I can see that during this period, we have a bunch of bulk requests, this can be a reason or a cause of something that happening to the cluster.

The question is - how can I debug what is going on with the cluster? I don't see anything special in the logs. We increased bulk queue size to 3000, Elastic version is 5.3.0, configuration file:

node.master: true true
node.ingest: true
http.max_content_length: 100M
indices.memory.index_buffer_size: 30%
thread_pool.bulk.queue_size: 3000
thread_pool.index.queue_size: 3000

monitoring show this:

What could be the reason for this behavior? Any hints for debugging?

why did you change the bulk size? Have you seen indexing issues? Requests timing out?

So far, this data only seems to tell, that there has been an increased indexing volume, but I do not see any problems arising.

How do you know that there is no spike in incoming data, if you know that bulk requests happened? Do you have other monitoring to know that there is no spike and that no other component is indexing a lot of data?

Do you see those number of documents in your datasets or does it just vanish? You could try to do a _count operation during the same time to compare that with the number of documents being found (even though this is not the full truth due to deleted documents, but it might be a start).

Our processing pipeline is following:
fluent bit (on client side) -> fluentd (on servers side) -> elastic search ( server side).
We do have monitoring on incoming messages on fluentd side, as well as outgoing counter for client side.
I have suspect that it may be related to inaccessible node due to network issues. I have seen several messages like this:

[2017-12-02T20:45:21,268][WARN ][o.e.c.NodeConnectionsService] [elasticsearch-ca-ovh-08] failed to connect to node {elasticsearch-ca-ovh-18}{Bw9yXDrKSlW2tNgrseOpKg}{bzuGHbySTJSVSasLnVUWgg}{}{} (tried [1] times)
org.elasticsearch.transport.ConnectTransportException: [elasticsearch-ca-ovh-18][] connect_timeout[30s]

What is weird, is that the node with network issues is not related to data processing. It is basically kibana proxy. Why does fail on non-data/master/indexing node cause overall cluster reindexing?
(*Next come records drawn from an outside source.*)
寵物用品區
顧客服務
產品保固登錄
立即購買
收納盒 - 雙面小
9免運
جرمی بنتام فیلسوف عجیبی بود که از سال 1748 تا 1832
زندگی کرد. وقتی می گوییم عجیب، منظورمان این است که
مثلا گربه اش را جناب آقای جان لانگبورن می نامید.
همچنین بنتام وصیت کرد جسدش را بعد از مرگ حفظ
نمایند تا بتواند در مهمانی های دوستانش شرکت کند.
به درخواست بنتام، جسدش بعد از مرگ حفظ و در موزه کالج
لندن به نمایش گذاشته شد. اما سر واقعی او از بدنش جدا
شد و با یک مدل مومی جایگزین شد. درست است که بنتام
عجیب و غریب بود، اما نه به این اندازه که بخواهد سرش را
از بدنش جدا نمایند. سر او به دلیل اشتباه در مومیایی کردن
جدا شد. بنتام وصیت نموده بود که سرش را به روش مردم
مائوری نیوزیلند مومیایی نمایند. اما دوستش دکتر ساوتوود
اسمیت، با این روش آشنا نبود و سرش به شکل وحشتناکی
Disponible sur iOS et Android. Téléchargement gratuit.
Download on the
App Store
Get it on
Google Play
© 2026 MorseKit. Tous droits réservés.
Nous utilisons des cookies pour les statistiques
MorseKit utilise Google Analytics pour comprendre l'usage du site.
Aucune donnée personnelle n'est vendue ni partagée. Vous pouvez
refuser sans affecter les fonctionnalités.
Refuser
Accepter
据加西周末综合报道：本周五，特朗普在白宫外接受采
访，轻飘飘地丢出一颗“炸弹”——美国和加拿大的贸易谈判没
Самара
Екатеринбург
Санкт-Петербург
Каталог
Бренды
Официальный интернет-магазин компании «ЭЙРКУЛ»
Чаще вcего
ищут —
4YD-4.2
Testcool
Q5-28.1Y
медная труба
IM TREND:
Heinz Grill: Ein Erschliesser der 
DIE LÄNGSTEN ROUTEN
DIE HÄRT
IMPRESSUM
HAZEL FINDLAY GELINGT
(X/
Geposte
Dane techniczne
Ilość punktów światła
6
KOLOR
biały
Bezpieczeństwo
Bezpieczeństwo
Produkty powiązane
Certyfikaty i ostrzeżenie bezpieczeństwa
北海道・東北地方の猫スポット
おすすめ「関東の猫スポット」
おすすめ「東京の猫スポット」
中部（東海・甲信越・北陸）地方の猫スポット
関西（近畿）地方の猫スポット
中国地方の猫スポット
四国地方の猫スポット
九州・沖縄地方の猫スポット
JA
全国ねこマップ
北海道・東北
What else I have noticed, is that we have spikes during retention period, when we start dropping some indices. Is there any way to prevent reindexing after the index drops, as we have huge indices and it cause quite some overload to the cluster.

can you explain what you mean with prevent reindexing after the index drops? I dont understand what you mean.
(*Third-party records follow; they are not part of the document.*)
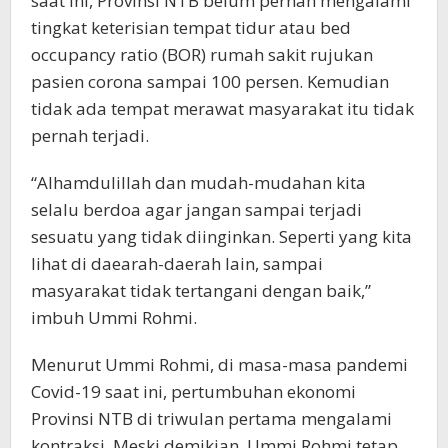
saat ini, Provinsi NTB belum pernah mengalami
tingkat keterisian tempat tidur atau bed
occupancy ratio (BOR) rumah sakit rujukan
pasien corona sampai 100 persen. Kemudian
tidak ada tempat merawat masyarakat itu tidak
pernah terjadi.
“Alhamdulillah dan mudah-mudahan kita
selalu berdoa agar jangan sampai terjadi
sesuatu yang tidak diinginkan. Seperti yang kita
lihat di daearah-daerah lain, sampai
masyarakat tidak tertangani dengan baik,”
imbuh Ummi Rohmi.
Menurut Ummi Rohmi, di masa-masa pandemi
Covid-19 saat ini, pertumbuhan ekonomi
Provinsi NTB di triwulan pertama mengalami
kontraksi. Meski demikian, Ummi Rohmi tetap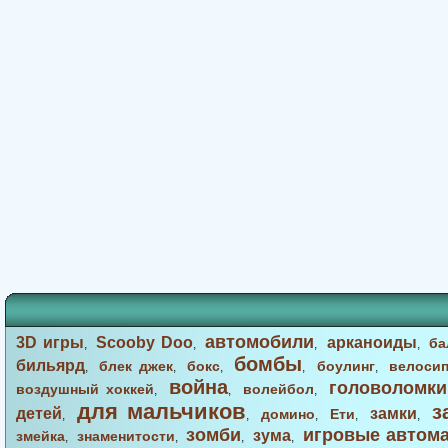
автомобили
3D игры
Scooby Doo
арканоиды
ба
,
,
,
,
бомбы
бильярд
блек джек
бокс
боулинг
велоси
,
,
,
,
,
война
головоломки
воздушный хоккей
волейбол
,
,
,
для мальчиков
з
детей
замки
домино
Ети
,
,
,
,
,
зомби
игровые автом
зума
змейка
знаменитости
,
,
,
,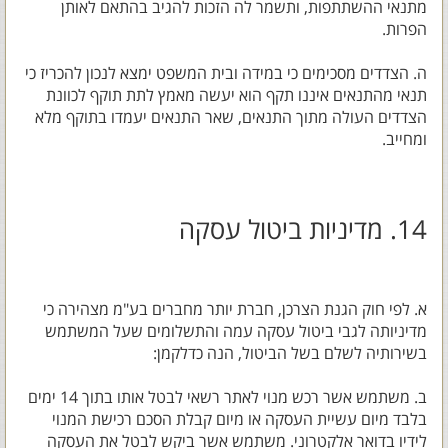
מתנאי ההשתתפות, ותשמר לה הזכות להגיב בהתאם לאותן
הפרות.
ה. הצדדים מסכימים כי במידה ובית המשפט ימצא לנכון להכריז כי
תנאי מהתנאים איננו תקף הוא יעשה מאמץ לתת תוקף לכוונת
הצדדים העולה מתוך התנאים, שאר התנאים יעמדו בתוקף מלא
ומחייב.
14. מדיניות ביטול עסקה
א. לפי חוק הגנת הצרכן, חברת יותר מחברים בע"מ מצהירה כי
מדיניותה לגבי ביטול עסקה עמה והתשלומים שעל המשתמש
בשירותיה לשלם בשל הביטול, הנה כדלקמן:
ב. משתמש אשר רכש מנוי לאתר רשאי לבטל אותו בתוך 14 ימים
בלבד מיום עשיית העסקה או מיום קבלת הסכם רכישת המנוי
לידיו בדואר אלקטרוני. משתמש אשר ביקש לבטל את העסקה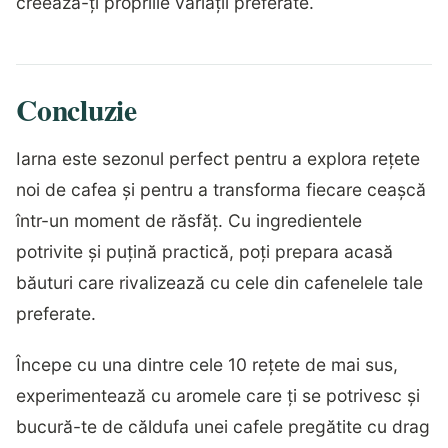
creează-ți propriile variații preferate.
Concluzie
Iarna este sezonul perfect pentru a explora rețete
noi de cafea și pentru a transforma fiecare ceașcă
într-un moment de răsfăț. Cu ingredientele
potrivite și puțină practică, poți prepara acasă
băuturi care rivalizează cu cele din cafenelele tale
preferate.
Începe cu una dintre cele 10 rețete de mai sus,
experimentează cu aromele care ți se potrivesc și
bucură-te de căldufa unei cafele pregătite cu drag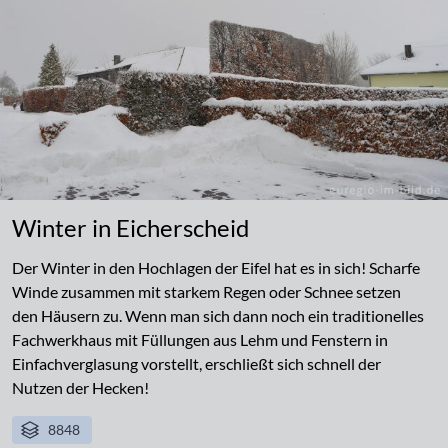
Winter in Eicherscheid
Der Winter in den Hochlagen der Eifel hat es in sich! Scharfe
Winde zusammen mit starkem Regen oder Schnee setzen
den Häusern zu. Wenn man sich dann noch ein traditionelles
Fachwerkhaus mit Füllungen aus Lehm und Fenstern in
Einfachverglasung vorstellt, erschließt sich schnell der
Nutzen der Hecken!
8848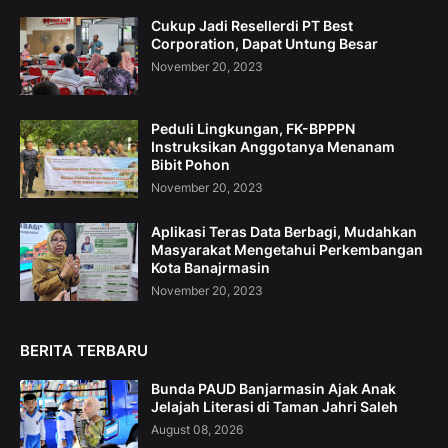
Cukup Jadi Resellerdi PT Best
Corporation, Dapat Untung Besar
November 20, 2023
Peduli Lingkungan, FK-BPPPN
Instruksikan Anggotanya Menanam
Bibit Pohon
November 20, 2023
Aplikasi Teras Data Berbagi, Mudahkan
Masyarakat Mengetahui Perkembangan
Kota Banajrmasin
November 20, 2023
BERITA TERBARU
Bunda PAUD Banjarmasin Ajak Anak
Jelajah Literasi di Taman Jahri Saleh
August 08, 2026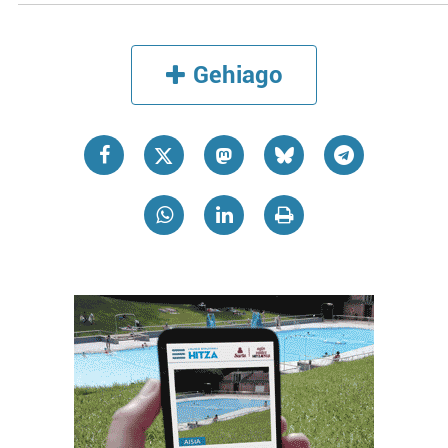
Gehiago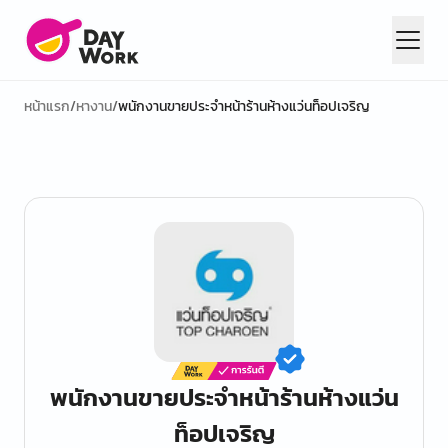
หน้าแรก
/
หางาน
/
พนักงานขายประจำหน้าร้านห้างแว่นท็อปเจริญ
พนักงานขายประจำหน้าร้านห้างแว่น
ท็อปเจริญ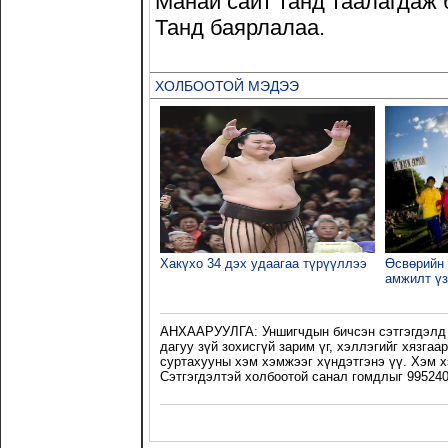
Манай сайт танд таалагдаж 
Танд баярлалаа.
ХОЛБООТОЙ МЭДЭЭ
Хакүхо 34 дэх удаагаа түрүүллээ
Өсвөрийн 
амжилт ү
АНХААРУУЛГА: Уншигчдын бичсэн сэтгэгдэлд 
дагуу зүй зохисгүй зарим үг, хэллэгийг хязга
суртахууны хэм хэмжээг хүндэтгэнэ үү. Хэм х
Сэтгэгдэлтэй холбоотой санал гомдлыг 995240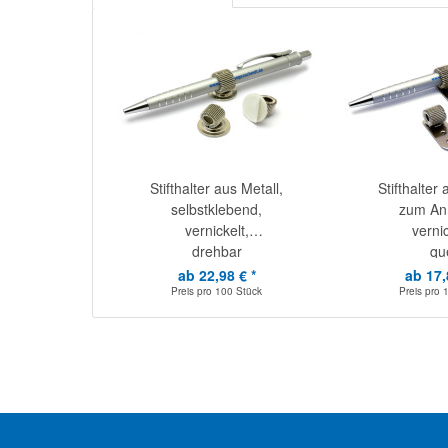
Stifthalter aus Metall,
Stifthalter 
selbstklebend,
zum Ann
vernickelt,
vernic
drehbar
qu
ab 22,98 € *
ab 17,
Preis pro
100 Stück
Preis pro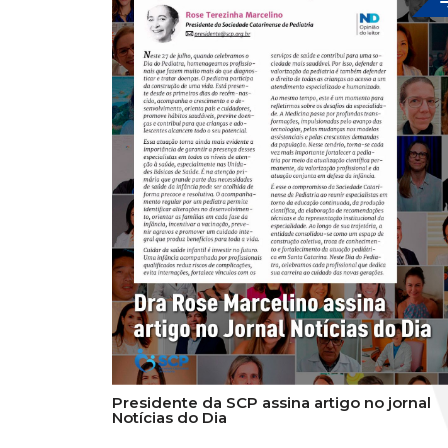
Presidente da SCP assina artigo no jornal
Notícias do Dia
I mean that as soon as we have a retention policy applied (we drop indices with date older than some date), we have huge spike in indexing, as you can see in screenshot above.

Which happens at around 2am, in that particular example. I would like to avoid that huge spikes, or they are normal?

This topic was automatically closed 28 days after the last reply. New replies are no longer allowed.